Ему попытались найти нового гувернера-учителя. Нашли одного, второго, третьего, попробовали женщину, потом совсем юнца. Всех мальчик выжил из дома с изумительной для такого ласкового существа жестокостью, быстро и хитро: одного умудрился даже подвести под кражу материнских сережек, хотя большинство просто изгрыз капризами в духе сестры, только еще злее. В конце концов на него махнули рукой, решив, что пору постоянной опеки он перерос. Учителя отныне все были приходящие, и с их существованием он смирился: никто больше не пытался занять священное место ни в опустевшей комнате, ни в чужих сердцах. Постепенно D. ожил и вернулся к обычным занятиям, правда вот улыбаться перестал, да и прежнего интереса к учебе не проявлял. И все же дурных снов, спонтанных страхов, тяги себя увечить — этого тогда не было. Он с головой ушел в рисование довольно мрачных полотен, часто грустил, опасался темноты и толпы и, как мать, отстранялся от мира — да и только.
Видя все это, Иван, конечно же, сразу решил отказаться от возможности, о которой D. с отвращением заикнулся в последнем разговоре с R. Предложения занять место Аркадия, впрочем, не последовало; вообще граф стал к Ивану как-то охладевать. Сначала прекратил показывать рисунки, потом — звать на беседы в кабинет, потом — вообще выделять из кружков молодежи, хотя к тому времени балы и вечера на Каретном возобновились. Иван переживал: друзей у него было не так много, тем более старших, умудренных, а граф и вовсе порой виделся ему абрисом покойного отца. Но к удивлению своему, подспудно Иван ощущал и облегчение. Семья эта слишком напоминала ему о вопросах к собственной совести — вопросах без ответов. Возможно, и сам Иван напоминал близнецам о беде, которую им хотелось оставить в прошлом. Так или иначе, теплый дом более не влек в праздные минуты и не радовал в тяжелые. Иван стал сокращать визиты. На них и не настаивали.

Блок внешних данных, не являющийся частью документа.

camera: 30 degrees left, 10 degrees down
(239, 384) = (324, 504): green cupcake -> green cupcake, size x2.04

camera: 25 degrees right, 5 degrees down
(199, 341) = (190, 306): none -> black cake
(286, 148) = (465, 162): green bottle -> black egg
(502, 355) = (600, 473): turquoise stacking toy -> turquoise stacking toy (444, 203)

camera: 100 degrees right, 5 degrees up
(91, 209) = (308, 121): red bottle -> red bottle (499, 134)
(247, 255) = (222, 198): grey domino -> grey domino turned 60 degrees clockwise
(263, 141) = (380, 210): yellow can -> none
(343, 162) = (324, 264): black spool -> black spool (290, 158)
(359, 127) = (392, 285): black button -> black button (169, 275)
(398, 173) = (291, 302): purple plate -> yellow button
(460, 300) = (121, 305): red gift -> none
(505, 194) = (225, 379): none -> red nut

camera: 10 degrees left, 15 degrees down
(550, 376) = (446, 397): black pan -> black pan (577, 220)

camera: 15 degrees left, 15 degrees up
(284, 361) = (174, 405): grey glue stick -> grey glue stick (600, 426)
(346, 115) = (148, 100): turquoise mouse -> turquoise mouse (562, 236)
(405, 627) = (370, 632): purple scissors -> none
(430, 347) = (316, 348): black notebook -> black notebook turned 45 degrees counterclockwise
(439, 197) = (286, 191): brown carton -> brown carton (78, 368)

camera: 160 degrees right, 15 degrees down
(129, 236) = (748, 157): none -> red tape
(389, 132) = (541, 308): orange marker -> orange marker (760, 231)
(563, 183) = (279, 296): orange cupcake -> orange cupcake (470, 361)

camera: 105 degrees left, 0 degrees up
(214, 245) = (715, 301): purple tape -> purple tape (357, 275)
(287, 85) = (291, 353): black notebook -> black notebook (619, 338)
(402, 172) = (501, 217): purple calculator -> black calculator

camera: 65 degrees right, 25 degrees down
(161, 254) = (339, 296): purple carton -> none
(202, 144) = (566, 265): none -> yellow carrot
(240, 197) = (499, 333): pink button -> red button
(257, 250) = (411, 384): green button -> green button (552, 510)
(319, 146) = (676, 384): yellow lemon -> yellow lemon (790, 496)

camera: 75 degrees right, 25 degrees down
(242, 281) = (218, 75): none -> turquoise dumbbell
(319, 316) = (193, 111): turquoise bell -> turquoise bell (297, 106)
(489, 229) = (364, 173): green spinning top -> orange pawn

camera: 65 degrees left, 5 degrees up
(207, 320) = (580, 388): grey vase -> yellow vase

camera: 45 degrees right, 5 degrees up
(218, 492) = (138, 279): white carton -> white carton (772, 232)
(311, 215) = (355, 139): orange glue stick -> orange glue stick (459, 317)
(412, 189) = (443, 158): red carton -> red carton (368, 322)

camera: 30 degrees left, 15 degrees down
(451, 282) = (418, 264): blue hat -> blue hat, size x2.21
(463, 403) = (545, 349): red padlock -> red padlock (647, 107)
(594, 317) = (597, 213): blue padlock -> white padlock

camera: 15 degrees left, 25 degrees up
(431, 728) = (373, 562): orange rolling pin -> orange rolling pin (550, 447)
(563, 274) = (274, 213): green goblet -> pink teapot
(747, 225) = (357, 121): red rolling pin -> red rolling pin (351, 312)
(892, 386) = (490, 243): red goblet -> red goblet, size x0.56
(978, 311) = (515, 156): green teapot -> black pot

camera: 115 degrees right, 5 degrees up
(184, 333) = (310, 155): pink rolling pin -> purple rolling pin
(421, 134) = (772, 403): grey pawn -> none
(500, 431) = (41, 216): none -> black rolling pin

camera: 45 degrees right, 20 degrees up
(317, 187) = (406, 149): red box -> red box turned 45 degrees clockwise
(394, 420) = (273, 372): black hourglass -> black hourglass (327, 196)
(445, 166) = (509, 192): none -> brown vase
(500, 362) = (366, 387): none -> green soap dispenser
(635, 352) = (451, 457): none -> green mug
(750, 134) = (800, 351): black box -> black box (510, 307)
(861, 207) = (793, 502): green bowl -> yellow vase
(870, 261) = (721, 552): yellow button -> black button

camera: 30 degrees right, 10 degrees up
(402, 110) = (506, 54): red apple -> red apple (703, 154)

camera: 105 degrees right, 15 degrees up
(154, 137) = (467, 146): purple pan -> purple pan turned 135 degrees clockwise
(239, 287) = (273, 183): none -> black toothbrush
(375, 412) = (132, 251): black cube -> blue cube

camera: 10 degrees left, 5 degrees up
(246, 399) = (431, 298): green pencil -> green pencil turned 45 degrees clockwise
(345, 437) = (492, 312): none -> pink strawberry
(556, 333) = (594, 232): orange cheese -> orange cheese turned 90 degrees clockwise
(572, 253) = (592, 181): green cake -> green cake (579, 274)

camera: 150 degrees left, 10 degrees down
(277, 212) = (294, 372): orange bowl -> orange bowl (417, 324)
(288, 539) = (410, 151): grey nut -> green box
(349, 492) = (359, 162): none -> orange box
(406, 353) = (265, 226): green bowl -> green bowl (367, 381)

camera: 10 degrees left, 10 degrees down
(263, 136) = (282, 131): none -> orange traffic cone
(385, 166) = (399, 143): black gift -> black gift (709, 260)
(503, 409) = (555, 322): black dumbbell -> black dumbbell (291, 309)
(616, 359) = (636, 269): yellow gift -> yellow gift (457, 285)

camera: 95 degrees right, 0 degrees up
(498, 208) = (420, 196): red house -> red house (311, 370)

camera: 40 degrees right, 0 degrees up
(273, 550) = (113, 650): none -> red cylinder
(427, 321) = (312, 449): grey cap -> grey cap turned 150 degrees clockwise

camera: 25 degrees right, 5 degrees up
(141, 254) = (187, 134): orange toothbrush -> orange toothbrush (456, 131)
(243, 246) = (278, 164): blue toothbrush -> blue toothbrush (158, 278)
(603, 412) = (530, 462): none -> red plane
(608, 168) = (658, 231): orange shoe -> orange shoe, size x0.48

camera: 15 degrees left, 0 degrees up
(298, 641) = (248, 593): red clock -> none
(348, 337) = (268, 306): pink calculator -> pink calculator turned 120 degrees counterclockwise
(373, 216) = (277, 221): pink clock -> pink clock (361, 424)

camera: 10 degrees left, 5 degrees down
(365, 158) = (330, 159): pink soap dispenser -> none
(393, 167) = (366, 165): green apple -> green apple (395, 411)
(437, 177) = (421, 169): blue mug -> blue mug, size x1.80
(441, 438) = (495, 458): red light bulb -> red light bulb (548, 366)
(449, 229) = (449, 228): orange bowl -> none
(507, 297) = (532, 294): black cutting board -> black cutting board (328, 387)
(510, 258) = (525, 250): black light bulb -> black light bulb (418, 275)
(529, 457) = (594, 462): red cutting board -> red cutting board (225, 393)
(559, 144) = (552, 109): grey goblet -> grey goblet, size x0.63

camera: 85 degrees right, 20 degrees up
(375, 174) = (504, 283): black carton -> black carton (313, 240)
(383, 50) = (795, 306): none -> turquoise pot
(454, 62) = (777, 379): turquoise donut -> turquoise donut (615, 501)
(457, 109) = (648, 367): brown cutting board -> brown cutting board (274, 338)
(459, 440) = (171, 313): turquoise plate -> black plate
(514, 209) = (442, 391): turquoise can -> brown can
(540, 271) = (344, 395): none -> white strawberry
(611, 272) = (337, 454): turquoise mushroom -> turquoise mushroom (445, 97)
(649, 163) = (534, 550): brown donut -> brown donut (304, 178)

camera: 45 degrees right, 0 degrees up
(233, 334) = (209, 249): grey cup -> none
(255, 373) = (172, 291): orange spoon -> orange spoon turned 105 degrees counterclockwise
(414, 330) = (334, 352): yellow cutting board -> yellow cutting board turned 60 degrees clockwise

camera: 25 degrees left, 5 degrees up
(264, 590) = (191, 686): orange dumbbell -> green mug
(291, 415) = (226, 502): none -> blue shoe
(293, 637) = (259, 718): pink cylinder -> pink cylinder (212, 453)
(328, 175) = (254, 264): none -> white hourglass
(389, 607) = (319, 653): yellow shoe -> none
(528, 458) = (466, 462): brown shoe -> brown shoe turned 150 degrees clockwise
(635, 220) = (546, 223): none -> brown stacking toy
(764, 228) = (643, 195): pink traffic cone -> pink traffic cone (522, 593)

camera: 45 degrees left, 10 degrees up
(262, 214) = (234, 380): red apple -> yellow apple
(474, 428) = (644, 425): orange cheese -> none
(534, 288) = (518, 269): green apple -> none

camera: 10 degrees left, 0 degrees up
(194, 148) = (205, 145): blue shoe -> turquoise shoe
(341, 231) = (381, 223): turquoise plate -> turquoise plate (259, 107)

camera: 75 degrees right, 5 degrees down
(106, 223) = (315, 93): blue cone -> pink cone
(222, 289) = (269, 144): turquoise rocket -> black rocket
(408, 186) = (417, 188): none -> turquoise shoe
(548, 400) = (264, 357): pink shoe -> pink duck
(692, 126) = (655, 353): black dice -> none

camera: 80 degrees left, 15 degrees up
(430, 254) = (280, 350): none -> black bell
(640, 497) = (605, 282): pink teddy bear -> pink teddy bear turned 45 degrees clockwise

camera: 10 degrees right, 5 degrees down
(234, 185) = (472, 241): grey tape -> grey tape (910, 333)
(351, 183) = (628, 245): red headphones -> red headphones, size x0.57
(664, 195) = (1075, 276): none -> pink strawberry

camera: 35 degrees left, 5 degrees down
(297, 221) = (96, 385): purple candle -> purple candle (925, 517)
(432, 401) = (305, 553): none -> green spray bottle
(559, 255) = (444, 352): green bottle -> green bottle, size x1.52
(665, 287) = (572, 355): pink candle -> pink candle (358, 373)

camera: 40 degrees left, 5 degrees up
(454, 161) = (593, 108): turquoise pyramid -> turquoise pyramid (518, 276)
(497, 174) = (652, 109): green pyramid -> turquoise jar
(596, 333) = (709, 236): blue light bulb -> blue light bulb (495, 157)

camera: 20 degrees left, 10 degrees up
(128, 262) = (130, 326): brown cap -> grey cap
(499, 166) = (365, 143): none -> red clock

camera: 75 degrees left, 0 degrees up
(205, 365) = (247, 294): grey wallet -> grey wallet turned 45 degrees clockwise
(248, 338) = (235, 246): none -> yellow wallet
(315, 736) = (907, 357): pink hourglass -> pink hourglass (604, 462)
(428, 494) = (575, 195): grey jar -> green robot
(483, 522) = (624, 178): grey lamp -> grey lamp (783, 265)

Поначалу он верил: нужно просто время — как обитателям Совиного дома, чтобы заживить раны, так и Осе, чтобы отрастить новое жало и принять факт: все он сделал правильно; да, пренеприятно, но правильно. Но вскоре перемена усугубилась, и Ивану все — от сов на чужих стенах до собственной души — начало казаться каким-то… гниющим. Раз за разом он перечитывал фельетон с колким названием «Учителя и ученики», разбирал тезисно, размышлял — и все громче звучал внутри крик: «Лжет, лжет, скотина!». И ни то, что мальчика больше не трогали ночные чудовища, ни горячая благодарность графа, ни щедрый гонорар так Ивана и не утешили, не развеяли сомнений. Так — наполнили сердце призрачной гордостью, зыбким довольством… но стоило чувствам этим схлынуть, как мир вновь посерел.